Je rentre tout juste de trois semaines passées en terres Camerounaise où je réalisais le projet d’initiation aux arts plastique et au design, ‘Dream High’, au sein du Village d’Enfant SOS de Mbalmayo. Je profite de ce petit temps de transition pour me reposer et surtout pour faire un point sur ce séjour qui semble déjà très loin.
D’un point de vue personnel, ce projet fut une grande première. Première fois pour moi de me rendre au pays de mes ancêtres sans un parent pour m’accompagner, et dieu sait que le Cameroun peut se révéler cruel. Première fois pour moi d’organiser un projet de cette envergure où le moindre faux-pas peut mener à l’échec. Première fois de travailler avec des enfants, qui plus est à la structure familiale fragilisé. Première fois également d’embarquer une tierce personne dans une telle aventure et de me sentir responsable de sa vie quasiment… Avant le décollage, je savais que mon plus grand défi serait de gérer cette pression.

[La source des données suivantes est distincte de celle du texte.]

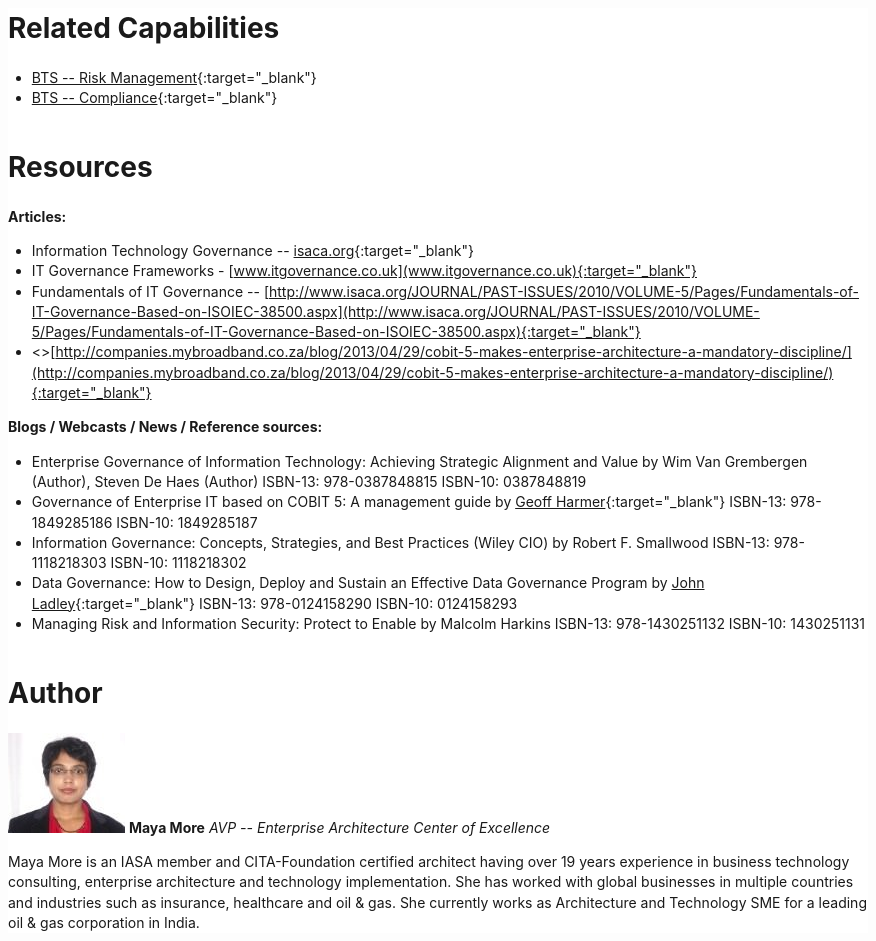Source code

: # Related Capabilities

-   [BTS -- Risk Management](risk_management.md){:target="_blank"}
-   [BTS -- Compliance](compliance.md){:target="_blank"}

# Resources

**Articles:**

-   Information Technology Governance -- [isaca.org](http://www.isaca.org){:target="_blank"}
-   IT Governance Frameworks - [www.itgovernance.co.uk](www.itgovernance.co.uk){:target="_blank"}
-   Fundamentals of IT Governance -- [http://www.isaca.org/JOURNAL/PAST-ISSUES/2010/VOLUME-5/Pages/Fundamentals-of-IT-Governance-Based-on-ISOIEC-38500.aspx](http://www.isaca.org/JOURNAL/PAST-ISSUES/2010/VOLUME-5/Pages/Fundamentals-of-IT-Governance-Based-on-ISOIEC-38500.aspx){:target="_blank"}
-   <>[http://companies.mybroadband.co.za/blog/2013/04/29/cobit-5-makes-enterprise-architecture-a-mandatory-discipline/](http://companies.mybroadband.co.za/blog/2013/04/29/cobit-5-makes-enterprise-architecture-a-mandatory-discipline/){:target="_blank"}

**Blogs / Webcasts / News / Reference sources:**

-   Enterprise Governance of Information Technology: Achieving Strategic Alignment and Value by Wim Van Grembergen (Author), Steven De Haes (Author) ISBN-13: 978-0387848815 ISBN-10: 0387848819
-   Governance of Enterprise IT based on COBIT 5: A management guide by [Geoff Harmer](http://www.amazon.com/s/ref=dp_byline_sr_book_1?ie=UTF8&field-author=Geoff+Harmer&search-alias=books&text=Geoff+Harmer&sort=relevancerank){:target="_blank"} ISBN-13: 978-1849285186 ISBN-10: 1849285187
-   Information Governance: Concepts, Strategies, and Best Practices (Wiley CIO) by Robert F. Smallwood ISBN-13: 978-1118218303 ISBN-10: 1118218302
-   Data Governance: How to Design, Deploy and Sustain an Effective Data Governance Program by [John Ladley](http://www.amazon.com/John-Ladley/e/B00823VBA0/ref=dp_byline_cont_book_1){:target="_blank"} ISBN-13: 978-0124158290 ISBN-10: 0124158293
-   Managing Risk and Information Security: Protect to Enable by Malcolm Harkins ISBN-13: 978-1430251132 ISBN-10: 1430251131

# Author

![Maya More](media/maya_more.jpg)
**Maya More**
*AVP -- Enterprise Architecture Center of Excellence*

Maya More is an IASA member and CITA-Foundation certified architect having over 19 years experience in business technology consulting, enterprise architecture and technology implementation. She has worked with global businesses in multiple countries and industries such as insurance, healthcare and oil & gas. She currently works as Architecture and Technology SME for a leading oil & gas corporation in India.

L’idée du projet Dream High est d’une part de proposer aux enfants du village un nouveau moyen d’expression via les arts plastiques, et d’autre part de les encourager à avoir confiance en eux et en leurs capacités. En ce sens, nous avons imaginé, Jessica et moi-même, la tradition perdue Yolo qui a porté ses fruits puisque nos élèves ont retenus l’histoire dès la première écoute. Alors, on nous avait prévenue que les enfants du village n’étaient pas conditionnés à s’exprimer spontanément. Au fur et à mesure des ateliers, nos enfants se sont ouverts, se sont livrés avec parcimonie, ont partagé leur expérience pour certains. Quelle plus belle récompense que de voir leurs visages s’illuminer au fil des jours, de croiser leurs regards pleins de gratitude et certains yeux remplies de larmes au moment de se dire au revoir. Deux semaines c’est court, nous ne pouvons pas dire que nous connaissons chacun de nos quinze enfants, mais au travers de leurs expressions artistiques, nous avons perçu qui ils sont.
Dream High fut également l’occasion de gouter aux joies de la collaboration 24/24 avec le sexe opposé… Bien que l’idée soit séduisante, la réalité diffère toujours légèrement et je dois avouer qu’on a frisé la catastrophe^^ Après quelques jours de vie commune, Jessica et moi nous sommes rendu compte que nos personnalités sont en opposition. Communication, ardeur et émotion pour elle, autonomie, nonchalance et impassibilité pour moi. Nos avis divergent en de nombreux points également. En 26 ans d’existence, j’ai eu le temps de me rendre compte que mon caractère n’est pas évident, je ne m’inquiète pas du fait qu’elle ait du mal à me cerner et je me suis senti très observé durant ces trois semaines. J’ai tendance à fuir ce que j’ai du mal à comprendre, mais pour le coup, je ne pouvais pas aller très loin, j’ai donc dû modifier mes habitudes et je pense avoir changé un peu, ce qui a contribué à la courtesse de mes nuits…
Quand j’y repense, nos prises de tête ressemblent à des querelles de couple sur l’éducation des enfants et ça finit par être drôle. Malgré tout nous sommes complémentaires, c’est une force et ça s’est ressenti sur le projet. Je suis rentré avec d’excellents souvenirs et l’envie de réitérer l’expérience. Mais avant de penser à l’avenir de Dream High, il me faut reprendre le chemin de mes propres rêves.